Dam Üstünde Saksağan

Haksöz

Oguzhan Asıltürk'ün İstihbaratçıları Kim?

"RP Grup Başkanvekili Oğuzhan Asiltürk Cumhurbaşkanı Demirel'in Anıtkabir'de Atatürk'ün mozolesine çelenk koyacağı sırada bir kişinin atılarak, "Kur'an yolundan gidin. Bu taş sizi kurtarmaz. Kur'an kurtarır" şeklinde bağırmasını "Tam bir provakasyon" olarak değerlendirdi. Asiltürk, bütün önemli olayların arafesinde bu tür provokasyonların yaşandığına işaret etti. Kendisinin 10 Kasım törenlerinin yapılacağı sırada bazı provokasyonların olacağı yönünde duyumlar aldığını, hükümetin bu tür şeylerden haberdar olmamasının düşünülemeyeceğini kaydeden Asiltürk "Çünkü bana duyum olarak gelen şeyler hükümete rapor olarak gidiyordu." dedi.

Milli Gazete, 11 Kasım 1994

Mahmut Kaçar'ın Provokatörlüğünü Kim Bildirdi (?)

"Mustafa Kemal Atatürk'ün ölümünün 56. yıldönümü dolayısıyla Anıtkabir'de düzenlenen tören sırasında, provokatör olduğu belirtilen birisi, Atatürk'ün ölüm saati olan 09.05'de mozolenin önünde sıralanan protokol mensuplarına "Bu taşlar sizi duymaz " diye bağırdı..."

ZAMAN, Kasım 994

Fehmi Koru ve Provokasyon Takıntısı

"Olay masum bir 'kafaya takma' olabileceği gibi, bir yönüyle "provokasyon" kokuyor. Son yıllarda milli bayramlar öncesi ve sonrasında alıştığımız türden bir provokasyon söz konusu olabilir. Tam o tarihlere yakın günlerde eski yeni bir gerekçe bulunarak -yoksa, zorlama olaylara başvurularak- ortalığın karışması sağlanıyor. Yürüyüşler, toplantılar ve mitinglerle, ülkenin değişik katmanları arasındaki husumetlerin derinleşmesi için başvurulan hainane bir yöntem bu... Vanlı memurun girişimi, böylesine bir tahrikle ilgili olabilir.

"Provokasyon" denildiğinde yanlış anlaşılan bir nokta var. Proyokasyon olayına karışan kişinin, kendinin neye/kime alet olduğunu bilmemesi de mümkündür.
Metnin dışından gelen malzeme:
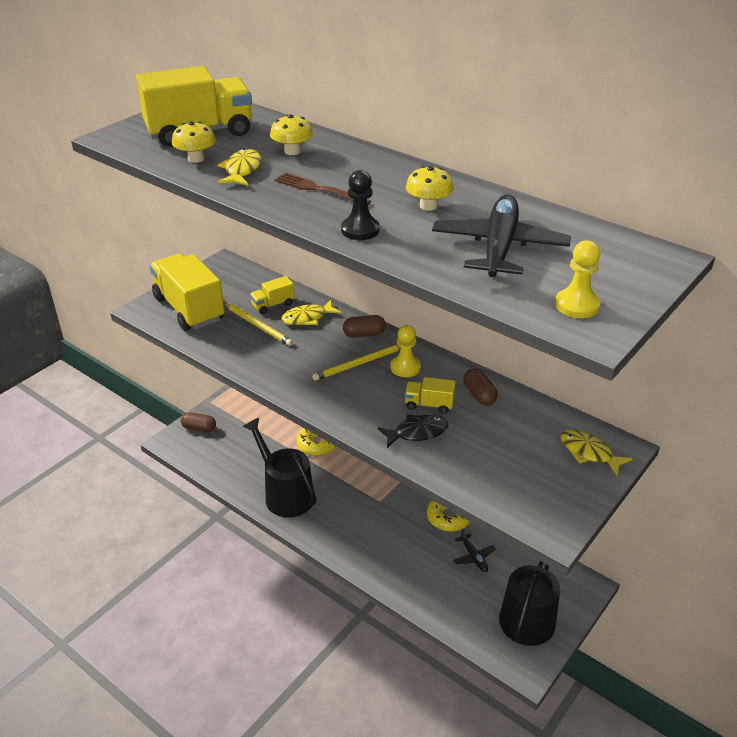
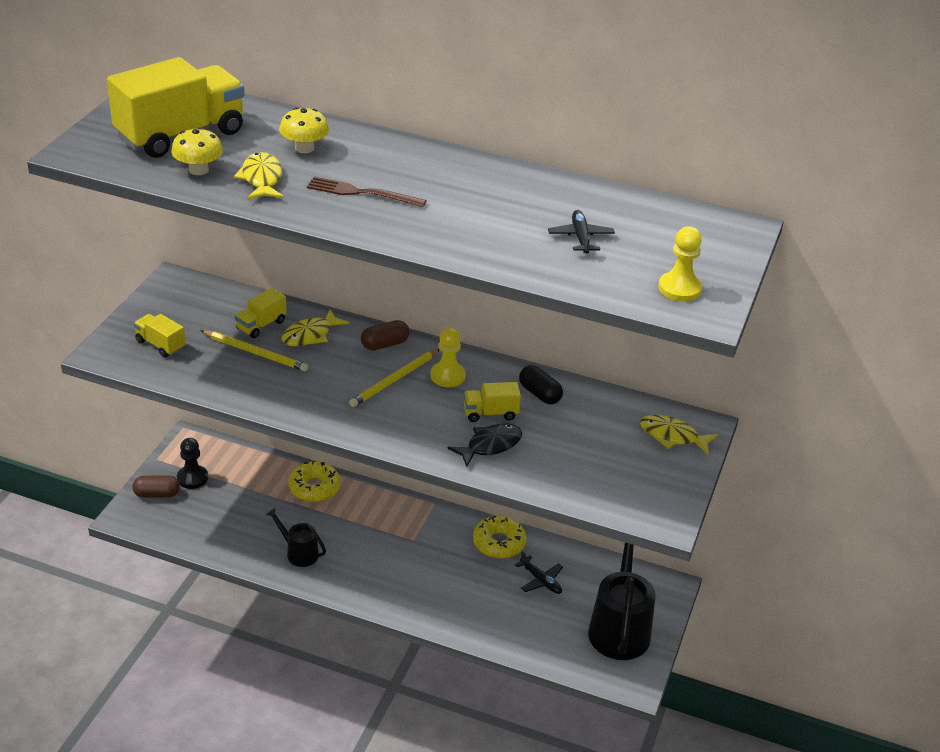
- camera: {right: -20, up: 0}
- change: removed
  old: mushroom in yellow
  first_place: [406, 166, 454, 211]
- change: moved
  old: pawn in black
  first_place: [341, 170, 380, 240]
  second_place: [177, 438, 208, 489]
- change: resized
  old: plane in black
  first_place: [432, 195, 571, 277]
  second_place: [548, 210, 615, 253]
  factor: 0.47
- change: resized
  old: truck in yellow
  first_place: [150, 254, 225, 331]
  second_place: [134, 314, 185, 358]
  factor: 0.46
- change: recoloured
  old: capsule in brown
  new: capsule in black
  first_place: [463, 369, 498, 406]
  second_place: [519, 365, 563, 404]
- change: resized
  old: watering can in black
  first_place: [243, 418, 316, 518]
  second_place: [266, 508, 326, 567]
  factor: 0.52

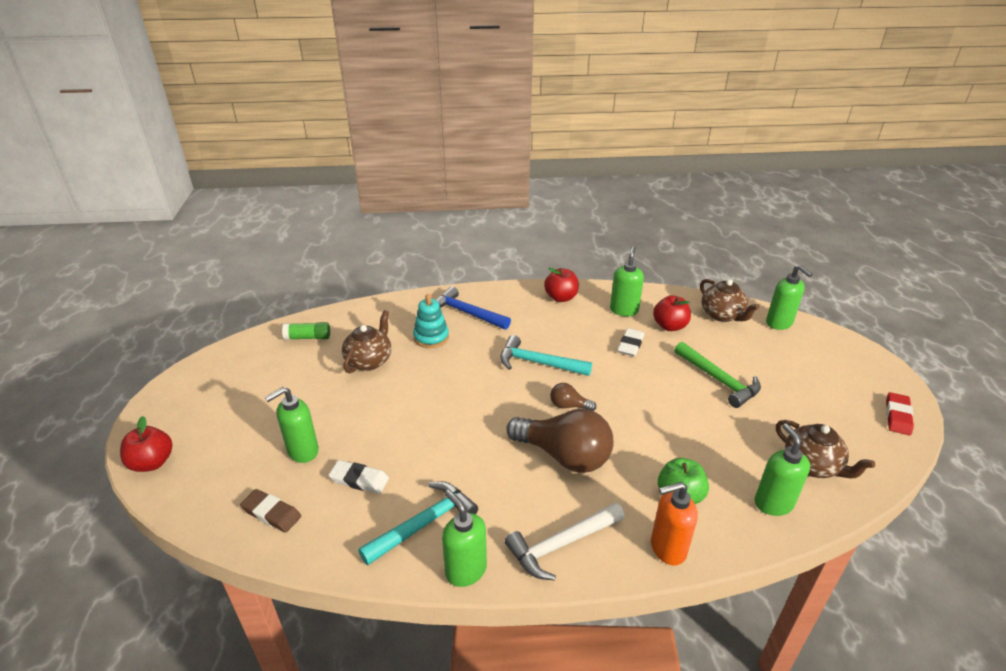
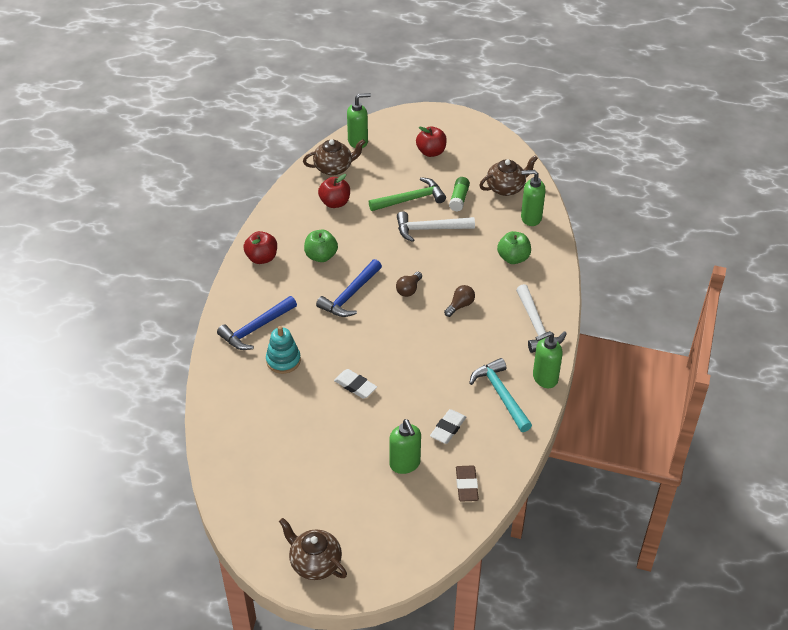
- camera: {right: -75, up: 10}
- change: removed
  old: soap dispenser in green
  first_place: [610, 246, 644, 316]
- change: moved
  old: teapot in brown
  first_place: [342, 310, 391, 374]
  second_place: [279, 518, 347, 580]
- change: moved
  old: glue stick in green
  first_place: [282, 322, 330, 340]
  second_place: [449, 177, 470, 212]
- change: moved
  old: eraser in white
  first_place: [617, 328, 644, 356]
  second_place: [334, 369, 377, 399]
- change: recoloured
  old: hammer in turquoise
  new: hammer in blue
  first_place: [500, 335, 592, 376]
  second_place: [316, 259, 382, 317]
- change: removed
  old: eraser in red
  first_place: [886, 392, 914, 436]
- change: resized
  old: light bulb in brown
  first_place: [506, 409, 614, 473]
  second_place: [444, 285, 475, 317]
  factor: 0.45
- change: moved
  old: apple in red
  first_place: [120, 416, 172, 472]
  second_place: [416, 127, 447, 157]
- change: removed
  old: soap dispenser in orange
  first_place: [651, 482, 698, 565]
- change: turned
  old: eraser in brown
  first_place: [240, 489, 301, 533]
  second_place: [456, 466, 479, 501]
  degrees: -45
- change: added
  new: hammer in white
  second_place: [397, 211, 475, 242]
- change: added
  new: apple in green
  second_place: [304, 230, 338, 262]

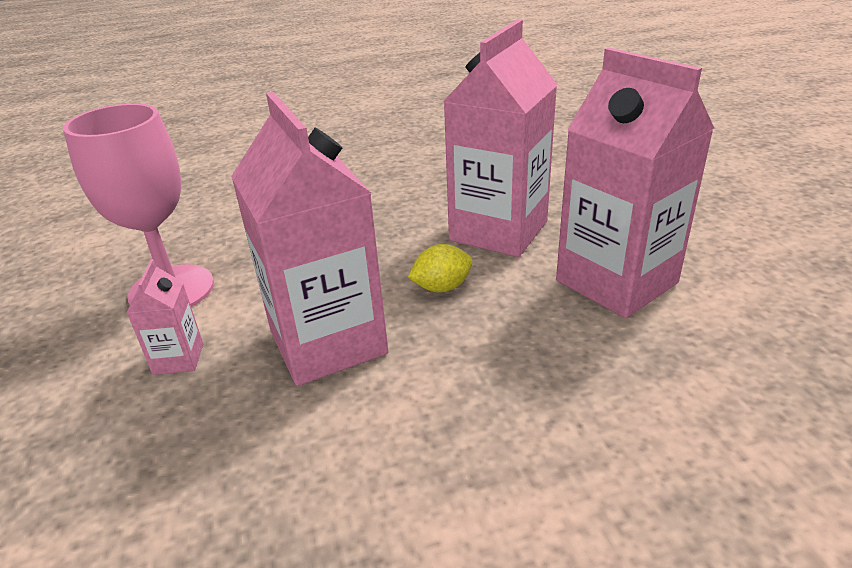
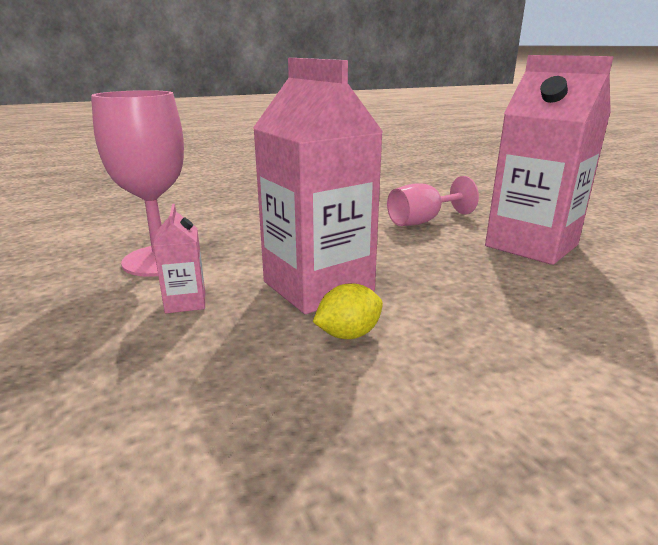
- camera: {right: -10, up: -10}
- change: replaced
  old: carton in pink
  new: goblet in pink
  first_place: [443, 20, 558, 257]
  second_place: [387, 176, 479, 226]
- change: moved
  old: lemon in yellow
  first_place: [408, 244, 473, 292]
  second_place: [313, 283, 383, 339]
Bir küçük memur, neden bir başka zaman değil de bu 10 Kasım'da zahmetli bir yolculuğu ve tehlikeleri göze alarak, böyle bir gösteriyi sahneye koymuştur?.."

Fehmi Koru, ZAMAN, Kasım 1994

"Atatürk'ün Mezarı Başında Saygısızlık" Mı (?..)

"Cumhurbaşkanı Süleyman Demirel ve protokoldeki diğer devlet erkanının, Anıtkabir'de mozole önünde yerlerini almalarından hemen sonra "ti" sesi beklenirken, basın mensuplarının arasına karışan ve elinde eski tip bir kamera ile Kur'an bulunan bir kişi ellerini havaya kaldırarak, protokol mensuplarına bağırmaya başladı. Bir anlık şaşkınlıktan yararlanan provokatör sağ elinin işaret parmağını yukarı doğru kaldırarak 'Kur'an'a inan, puta tapma. Bu taşlar sizi duymaz. Allah-ü Ekber' diye bağırdı. Atatürk'ün mezarı başında saygısızlık yapan kişi, korumalar tarafından anında olay yerinden uzaklaştırıldı. Burada da ağzı emniyet güçleri tarafından kapatılan şahıs bu kez sağ elinin işaret parmağını kaldırarak provokasyonu sürdürdü..."

ORTA DOĞU, 11 Kasım 1994

Devlet Ricalimiz Çok Yaşa(!)

"Bu kişi tek başına hareket eden bir Atatürk muhalifi de olabilir, bir örgüt mensubu da olabilir. Akli dengesi yerinde olmayan bir vatandaş olması da mümkün. Ya da son günlerde alevlenen Atatürkçülük tartışmalarında laik çevrelerin kullanması için tertiplenmiş bir provokasyonun uygulayıcısıdır... Bu provokasyonu boşa çıkarmak bakımından Demirel ve Menteşe'nin değerlendirmeleri yerinde. Ancak devlet ve kamuoyu onlardan ibaret olmadığı için tezgahçılar hedeflerine az veya çok ulaşacaklardır..."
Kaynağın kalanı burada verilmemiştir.